Monday, April 21 1997; Page A16


The subject that has been most discussed by the politicians thus far this year has been not the budget, nor the state of the economy, nor the various aspects of health care nor peace in the Middle East. It has been campaign finance – and the discussion has been almost entirely fraudulent. It is widely agreed, and rightly so, that we are in the middle of a campaign finance "scandal," and both parties are forced by convention to express their indignation at that. But they are huffing and puffing about a problem that neither is willing to describe accurately – for the good reason that both are complicit in it and have a vested interest in perpetuating precisely what they must denounce. It is like one of those plays in which the characters can't or don't communicate and instead spend their time talking past one another and the truth. The point keeps getting missed – on purpose.

The basic problem is that the cost of conducting a campaign for federal office has been bid up to a point that is destructive of the very democratic process it is said to represent. The cost at both the congressional and presidential levels is obscene. One reason may be that so many of the candidates, lately including those for president, have had so little to say. It's not just TV that's expensive. Blur is expensive. In any case, the candidates and parties increasingly have responded to the cost by overriding or circumventing even the relatively modest set of rules put in place in the 1970s in response to the last great fund-raising scandal, that of the Nixon administration.

The rules imposed then were meant to limit the extent to which offices and office-holders can be bought, but in last year's presidential race, both parties tossed them almost completely out the window. Both pretended to abide by the law while raising money in amounts and from sources that the law forbids, and the amounts were huge. It is hard to decide which was worse, the pretense or the excess. The law is written in such a way that the violators could be fairly confident that they would suffer no penalty; this beat has no real cops.

That is the fundamental scandal that neither party will confront. The president, safely past his last campaign, claims now to want to strengthen a set of rules whose weaknesses he led the way in exploiting. The claim is unconvincing. He converts his own excesses into an agenda. Most of the congressional Democrats don't want to talk about the excess in the system either. In part, they seek to protect the president, in part to protect themselves: What could be so wrong, after all, with a system that elected them? The Republicans have the hardest time of all, because they are the stoutest defenders of the system that they attack the president for having used to such advantage.

Because no one can quite afford to talk about Topic A, they all talk about topics B, C and D: What are the ground rules going to be for the various congressional investigations of the subject? Should or shouldn't the attorney general seek appointment of an independent counsel?

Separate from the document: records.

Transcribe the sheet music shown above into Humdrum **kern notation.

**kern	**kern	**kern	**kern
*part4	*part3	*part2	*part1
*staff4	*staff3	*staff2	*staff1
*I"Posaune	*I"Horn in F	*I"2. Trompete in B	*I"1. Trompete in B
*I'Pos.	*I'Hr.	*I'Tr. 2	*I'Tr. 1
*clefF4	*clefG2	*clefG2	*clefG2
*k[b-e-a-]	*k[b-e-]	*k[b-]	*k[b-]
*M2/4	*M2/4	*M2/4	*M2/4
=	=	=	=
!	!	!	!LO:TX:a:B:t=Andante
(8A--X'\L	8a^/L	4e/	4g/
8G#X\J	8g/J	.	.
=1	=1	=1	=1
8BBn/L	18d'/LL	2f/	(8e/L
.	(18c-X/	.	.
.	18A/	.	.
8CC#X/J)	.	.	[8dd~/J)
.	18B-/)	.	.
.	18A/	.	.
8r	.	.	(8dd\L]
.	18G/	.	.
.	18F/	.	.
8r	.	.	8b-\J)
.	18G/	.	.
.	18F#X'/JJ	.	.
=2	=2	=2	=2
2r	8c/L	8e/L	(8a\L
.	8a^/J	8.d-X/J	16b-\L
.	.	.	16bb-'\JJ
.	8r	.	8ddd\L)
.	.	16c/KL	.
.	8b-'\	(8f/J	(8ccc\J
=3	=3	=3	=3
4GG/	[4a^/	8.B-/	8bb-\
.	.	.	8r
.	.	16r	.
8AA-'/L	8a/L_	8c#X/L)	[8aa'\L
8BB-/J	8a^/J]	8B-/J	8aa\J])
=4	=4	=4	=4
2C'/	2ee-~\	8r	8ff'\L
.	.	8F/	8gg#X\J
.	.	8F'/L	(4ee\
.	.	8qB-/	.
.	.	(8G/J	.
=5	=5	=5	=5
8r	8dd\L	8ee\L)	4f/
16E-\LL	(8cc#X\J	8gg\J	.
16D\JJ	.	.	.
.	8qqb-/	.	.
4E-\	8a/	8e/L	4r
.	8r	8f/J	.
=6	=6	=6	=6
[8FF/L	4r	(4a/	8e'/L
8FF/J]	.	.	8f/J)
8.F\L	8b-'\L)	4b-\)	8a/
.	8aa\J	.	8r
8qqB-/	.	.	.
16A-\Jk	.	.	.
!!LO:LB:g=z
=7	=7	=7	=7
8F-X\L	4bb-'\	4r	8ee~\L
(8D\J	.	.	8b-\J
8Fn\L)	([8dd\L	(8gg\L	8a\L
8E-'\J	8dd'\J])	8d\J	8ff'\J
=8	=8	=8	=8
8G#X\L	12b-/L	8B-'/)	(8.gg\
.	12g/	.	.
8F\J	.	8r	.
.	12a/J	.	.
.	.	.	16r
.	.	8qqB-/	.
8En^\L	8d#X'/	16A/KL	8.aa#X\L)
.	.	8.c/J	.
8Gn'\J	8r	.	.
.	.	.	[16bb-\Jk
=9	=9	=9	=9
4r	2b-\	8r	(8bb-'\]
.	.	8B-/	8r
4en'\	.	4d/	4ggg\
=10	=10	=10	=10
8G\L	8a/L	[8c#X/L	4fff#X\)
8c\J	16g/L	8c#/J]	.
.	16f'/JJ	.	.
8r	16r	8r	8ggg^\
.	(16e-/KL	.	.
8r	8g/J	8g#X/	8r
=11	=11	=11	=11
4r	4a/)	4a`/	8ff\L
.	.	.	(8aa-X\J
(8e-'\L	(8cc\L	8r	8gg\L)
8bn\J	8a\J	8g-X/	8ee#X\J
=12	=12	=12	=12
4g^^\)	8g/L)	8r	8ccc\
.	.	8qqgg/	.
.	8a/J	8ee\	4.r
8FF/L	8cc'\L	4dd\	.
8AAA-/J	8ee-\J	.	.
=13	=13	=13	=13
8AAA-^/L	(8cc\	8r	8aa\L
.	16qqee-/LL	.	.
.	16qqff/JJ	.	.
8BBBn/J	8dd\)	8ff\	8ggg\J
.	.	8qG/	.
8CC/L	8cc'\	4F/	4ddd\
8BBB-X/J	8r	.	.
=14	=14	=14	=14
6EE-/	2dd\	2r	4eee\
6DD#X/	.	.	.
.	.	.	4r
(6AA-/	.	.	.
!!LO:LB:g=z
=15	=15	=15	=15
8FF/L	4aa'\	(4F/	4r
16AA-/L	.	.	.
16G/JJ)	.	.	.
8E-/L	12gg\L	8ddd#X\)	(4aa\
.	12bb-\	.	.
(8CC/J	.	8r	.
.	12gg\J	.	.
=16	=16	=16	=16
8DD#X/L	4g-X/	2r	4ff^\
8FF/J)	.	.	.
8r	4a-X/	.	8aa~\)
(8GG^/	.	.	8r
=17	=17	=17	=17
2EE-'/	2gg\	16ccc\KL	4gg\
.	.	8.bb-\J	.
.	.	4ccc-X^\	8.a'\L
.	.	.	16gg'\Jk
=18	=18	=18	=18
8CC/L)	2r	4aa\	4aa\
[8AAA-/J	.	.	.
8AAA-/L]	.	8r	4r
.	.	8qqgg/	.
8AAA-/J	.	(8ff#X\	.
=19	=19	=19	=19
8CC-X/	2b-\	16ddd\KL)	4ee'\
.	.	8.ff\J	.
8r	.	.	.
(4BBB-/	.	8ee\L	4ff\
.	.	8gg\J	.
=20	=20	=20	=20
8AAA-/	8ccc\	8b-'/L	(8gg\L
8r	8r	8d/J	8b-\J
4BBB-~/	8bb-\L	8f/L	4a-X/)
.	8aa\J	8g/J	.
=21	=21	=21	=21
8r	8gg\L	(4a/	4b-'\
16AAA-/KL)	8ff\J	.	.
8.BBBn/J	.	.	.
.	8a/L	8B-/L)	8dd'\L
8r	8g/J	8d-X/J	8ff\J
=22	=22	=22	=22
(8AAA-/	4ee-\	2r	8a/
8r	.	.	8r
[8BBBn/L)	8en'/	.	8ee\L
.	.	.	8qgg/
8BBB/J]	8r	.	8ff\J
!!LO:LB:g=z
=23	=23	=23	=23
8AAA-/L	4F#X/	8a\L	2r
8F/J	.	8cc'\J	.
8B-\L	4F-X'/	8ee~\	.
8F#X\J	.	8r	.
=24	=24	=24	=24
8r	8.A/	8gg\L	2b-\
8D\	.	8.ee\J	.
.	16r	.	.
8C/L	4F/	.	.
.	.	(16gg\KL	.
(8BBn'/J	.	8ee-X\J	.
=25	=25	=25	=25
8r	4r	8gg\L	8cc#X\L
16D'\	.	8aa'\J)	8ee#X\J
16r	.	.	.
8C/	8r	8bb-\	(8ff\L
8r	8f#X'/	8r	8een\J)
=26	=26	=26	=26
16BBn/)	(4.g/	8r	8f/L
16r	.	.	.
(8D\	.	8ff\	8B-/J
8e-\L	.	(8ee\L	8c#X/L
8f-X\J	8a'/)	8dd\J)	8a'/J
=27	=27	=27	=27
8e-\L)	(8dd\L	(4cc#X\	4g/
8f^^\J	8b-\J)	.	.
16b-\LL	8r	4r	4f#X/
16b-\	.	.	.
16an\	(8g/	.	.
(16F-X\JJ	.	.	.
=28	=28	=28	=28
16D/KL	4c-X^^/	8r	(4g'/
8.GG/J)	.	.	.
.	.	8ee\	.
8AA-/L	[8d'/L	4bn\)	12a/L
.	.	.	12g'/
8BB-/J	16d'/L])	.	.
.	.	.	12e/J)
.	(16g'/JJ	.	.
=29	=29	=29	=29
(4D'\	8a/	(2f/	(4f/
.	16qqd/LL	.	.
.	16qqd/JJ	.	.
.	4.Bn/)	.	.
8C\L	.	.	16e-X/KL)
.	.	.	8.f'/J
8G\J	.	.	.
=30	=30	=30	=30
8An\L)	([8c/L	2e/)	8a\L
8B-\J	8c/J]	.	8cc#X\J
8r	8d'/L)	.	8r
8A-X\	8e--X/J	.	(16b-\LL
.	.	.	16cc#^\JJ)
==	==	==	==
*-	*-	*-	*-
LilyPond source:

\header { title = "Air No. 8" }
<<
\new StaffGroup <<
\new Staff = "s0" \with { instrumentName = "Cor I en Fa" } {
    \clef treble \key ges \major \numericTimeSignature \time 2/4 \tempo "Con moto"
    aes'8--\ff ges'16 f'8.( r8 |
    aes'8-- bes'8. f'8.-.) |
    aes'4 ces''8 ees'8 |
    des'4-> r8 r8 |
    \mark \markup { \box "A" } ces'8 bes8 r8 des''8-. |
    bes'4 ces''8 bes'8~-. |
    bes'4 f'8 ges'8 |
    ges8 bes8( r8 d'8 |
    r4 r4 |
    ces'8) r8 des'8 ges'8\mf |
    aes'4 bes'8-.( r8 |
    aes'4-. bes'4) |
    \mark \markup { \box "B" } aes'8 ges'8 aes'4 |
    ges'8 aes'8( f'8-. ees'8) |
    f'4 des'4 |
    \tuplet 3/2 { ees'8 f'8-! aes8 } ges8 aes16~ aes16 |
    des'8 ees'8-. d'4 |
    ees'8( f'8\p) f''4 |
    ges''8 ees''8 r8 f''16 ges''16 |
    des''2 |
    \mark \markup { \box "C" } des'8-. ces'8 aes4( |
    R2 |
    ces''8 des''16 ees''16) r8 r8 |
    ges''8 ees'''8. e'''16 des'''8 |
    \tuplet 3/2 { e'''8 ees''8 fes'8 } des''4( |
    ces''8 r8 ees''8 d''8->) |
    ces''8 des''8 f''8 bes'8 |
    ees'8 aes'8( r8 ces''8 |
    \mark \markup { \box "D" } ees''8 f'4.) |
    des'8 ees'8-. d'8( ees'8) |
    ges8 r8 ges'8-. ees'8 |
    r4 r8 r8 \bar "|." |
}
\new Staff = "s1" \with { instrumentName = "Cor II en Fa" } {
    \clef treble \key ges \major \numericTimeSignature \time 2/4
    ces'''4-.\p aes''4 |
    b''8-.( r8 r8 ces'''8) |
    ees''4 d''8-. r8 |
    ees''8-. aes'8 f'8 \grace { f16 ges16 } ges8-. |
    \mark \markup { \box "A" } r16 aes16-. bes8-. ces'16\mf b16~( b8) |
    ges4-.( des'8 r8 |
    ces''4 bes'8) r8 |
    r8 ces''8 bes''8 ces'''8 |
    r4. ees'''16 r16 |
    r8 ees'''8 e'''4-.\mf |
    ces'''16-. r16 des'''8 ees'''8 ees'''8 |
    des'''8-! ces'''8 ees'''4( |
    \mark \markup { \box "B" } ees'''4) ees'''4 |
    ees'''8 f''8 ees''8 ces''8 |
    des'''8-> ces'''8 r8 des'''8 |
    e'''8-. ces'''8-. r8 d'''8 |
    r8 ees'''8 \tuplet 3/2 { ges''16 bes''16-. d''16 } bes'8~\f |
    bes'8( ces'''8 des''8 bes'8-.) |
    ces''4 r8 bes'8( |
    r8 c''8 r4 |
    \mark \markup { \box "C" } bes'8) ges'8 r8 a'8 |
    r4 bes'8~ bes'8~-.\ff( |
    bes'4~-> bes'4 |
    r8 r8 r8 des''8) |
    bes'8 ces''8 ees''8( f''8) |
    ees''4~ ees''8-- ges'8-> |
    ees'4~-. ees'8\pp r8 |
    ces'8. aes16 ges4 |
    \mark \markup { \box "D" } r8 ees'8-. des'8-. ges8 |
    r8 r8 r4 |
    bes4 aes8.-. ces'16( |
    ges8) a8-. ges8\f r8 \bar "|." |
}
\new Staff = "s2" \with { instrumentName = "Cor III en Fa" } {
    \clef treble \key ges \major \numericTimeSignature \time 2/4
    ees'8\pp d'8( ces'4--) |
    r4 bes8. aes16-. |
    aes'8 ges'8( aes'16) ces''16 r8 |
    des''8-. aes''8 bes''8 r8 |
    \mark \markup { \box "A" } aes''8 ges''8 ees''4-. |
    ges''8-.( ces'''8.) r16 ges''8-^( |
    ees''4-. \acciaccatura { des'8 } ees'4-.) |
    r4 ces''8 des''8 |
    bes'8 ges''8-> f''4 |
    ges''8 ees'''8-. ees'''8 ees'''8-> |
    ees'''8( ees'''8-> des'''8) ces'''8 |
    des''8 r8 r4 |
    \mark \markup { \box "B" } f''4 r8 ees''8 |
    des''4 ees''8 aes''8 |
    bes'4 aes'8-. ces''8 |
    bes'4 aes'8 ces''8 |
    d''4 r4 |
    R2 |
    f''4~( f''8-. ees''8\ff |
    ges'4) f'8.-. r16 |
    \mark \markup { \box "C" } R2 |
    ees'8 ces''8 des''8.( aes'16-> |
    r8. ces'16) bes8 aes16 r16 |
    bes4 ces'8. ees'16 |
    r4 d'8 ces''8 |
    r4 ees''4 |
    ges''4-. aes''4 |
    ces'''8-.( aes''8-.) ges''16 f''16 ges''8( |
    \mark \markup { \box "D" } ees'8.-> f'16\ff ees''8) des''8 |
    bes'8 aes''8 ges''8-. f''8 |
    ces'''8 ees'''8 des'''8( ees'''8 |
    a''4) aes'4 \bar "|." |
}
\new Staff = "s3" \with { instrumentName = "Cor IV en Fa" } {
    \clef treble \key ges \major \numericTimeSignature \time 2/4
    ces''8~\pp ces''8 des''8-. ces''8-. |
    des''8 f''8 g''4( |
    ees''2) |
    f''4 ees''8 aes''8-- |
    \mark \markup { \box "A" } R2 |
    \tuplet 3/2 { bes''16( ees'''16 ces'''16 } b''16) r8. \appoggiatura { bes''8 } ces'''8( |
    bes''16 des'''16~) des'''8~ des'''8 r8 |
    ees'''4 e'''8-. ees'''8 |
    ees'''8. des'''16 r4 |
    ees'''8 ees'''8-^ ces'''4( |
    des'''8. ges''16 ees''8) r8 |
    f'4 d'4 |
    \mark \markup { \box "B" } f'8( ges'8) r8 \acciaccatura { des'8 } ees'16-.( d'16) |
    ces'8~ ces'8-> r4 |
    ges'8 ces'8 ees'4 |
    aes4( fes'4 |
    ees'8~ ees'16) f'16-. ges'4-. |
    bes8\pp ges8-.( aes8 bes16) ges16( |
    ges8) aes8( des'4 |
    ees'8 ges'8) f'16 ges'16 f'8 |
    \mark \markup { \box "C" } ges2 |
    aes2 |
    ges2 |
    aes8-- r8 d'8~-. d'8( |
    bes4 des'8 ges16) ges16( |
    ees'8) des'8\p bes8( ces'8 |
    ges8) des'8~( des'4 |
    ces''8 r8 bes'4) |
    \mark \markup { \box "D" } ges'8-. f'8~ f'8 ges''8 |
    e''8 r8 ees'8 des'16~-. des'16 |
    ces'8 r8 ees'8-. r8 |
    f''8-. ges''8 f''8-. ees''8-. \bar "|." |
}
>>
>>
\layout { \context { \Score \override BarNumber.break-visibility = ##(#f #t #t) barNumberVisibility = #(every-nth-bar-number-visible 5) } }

The Justice Department says one reason it hasn't gone to such lengths is that so much of the fund-raising at the center of the dispute involved so-called soft money rather than hard, meaning money that went to the Democratic National Committee rather than to the president's campaign organization. The law, the department's career prosecutors say, doesn't apply to soft money, so technically they have no violations to prosecute. And technically that may be so, but of course the point is that in the last campaign the distinction between hard and soft money disappeared. Both parties raised much more hard money than the law allows and merely called it soft to avoid regulation. The Republicans could make that point; it would strengthen their argument for an independent counsel. But they are the last to want soft money regulated. They want a counsel, but not a counsel who might insist on strict enforcement of the campaign finance laws.

The whole question of an independent counsel, and of turning what happened last year into a criminal as distinct from a broader civic offense, is to some extent a red herring. We don't mean to suggest that there ought not be a criminal inquiry, and in fact several are going on. An independent counsel continues to look into the sprawl of issues called Whitewater, including whether an effort was made to buy the silence of possible witness and former associate attorney general Webster Hubbell. A Justice Department task force and congressional committees are looking into the fund-raising squalor. If people committed crimes in the course of that fund-raising, they ought to pay the price, whoever they are. And the truth – the full truth – ought to be extracted from them, whether criminal or not.

But the churning about the lurid particulars of how that money was raised last year ought not be allowed to take the public eye off the broader questions: What do you do about the solicitation system generally? How do you keep electoral outcomes, and the policy outcomes to which they lead, from being bought? The politicians – both parties – are conducting a kind of mock debate about the lesser issues as a diversion and an alternative to dealing with the central one. That's the ultimate scandal, and they should not be allowed to get away with it.